É por isso que, para Carlos Lopes, “não seria de esperar” que o agente Fábio Guerra olhasse para o lado e fingisse que não era nada com ele, na madrugada de sábado, quando assistiu a uma rixa entre várias pessoas, nas imediações da discoteca Mome, em Lisboa. “Como polícia, não deixava passar aquilo ao lado. Era mesmo a maneira dele: resolver o problema”, afirma o vice-presidente do SINAPOL.
Ele e outros três polícias estavam “fora de serviço”, mas “imediatamente intervieram, como era sua obrigação legal”, quando se depararam com agressões entre várias pessoas.
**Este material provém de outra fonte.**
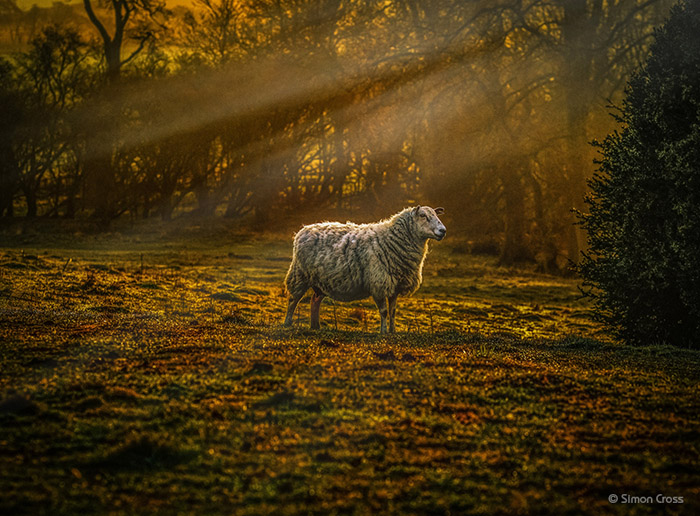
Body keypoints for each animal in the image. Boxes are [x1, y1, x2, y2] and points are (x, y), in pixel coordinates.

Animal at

Os quatro polícias acabaram violentamente agredidos por um grupo com cerca de dez pessoas, sendo que Fábio Guerra foi imediatamente encaminhado para o hospital em estado crítico, fruto das agressões violentas de que foi alvo — e viria a morrer já esta segunda-feira.
Os agressores colocaram-se em fuga e não foi possível identificá-los num primeiro momento. Decorre agora uma investigação, que está a cargo da Polícia Judiciária e que já terá identificado dois dos dez agressores — pertencerão aos Fuzileiros, corpo de elite das Forças Armadas e terão ligações a um ginásio de boxe na margem sul do Tejo. Segundo a CNN Portugal, os dois militares do corpo de fuzileiros, que estavam retidos na Base do Alfeite, em Almada, enquanto decorriam as investigações, foram entretanto detidos pela PJ.
O polícia de 26 anos estava internado no Hospital de São José, em Lisboa. Encontrava-se em coma, dadas as graves lesões cerebrais que sofreu. Esta segunda-feira, pelas 15h00, todo o pessoal da PSP fez um minuto de silêncio, em homenagem ao polícia que morreu. “O Agente Fábio Guerra honrou, até às últimas consequências, a sua condição policial e o seu juramento de dar a vida, se preciso for, num gesto extremo de generosidade e sentido de missão. Disso, nunca nos esqueceremos”, escreveu a Direção Nacional da PSP, num comunicado a anunciar a sua morte, às 9h58 desta segunda-feira, 21 de março.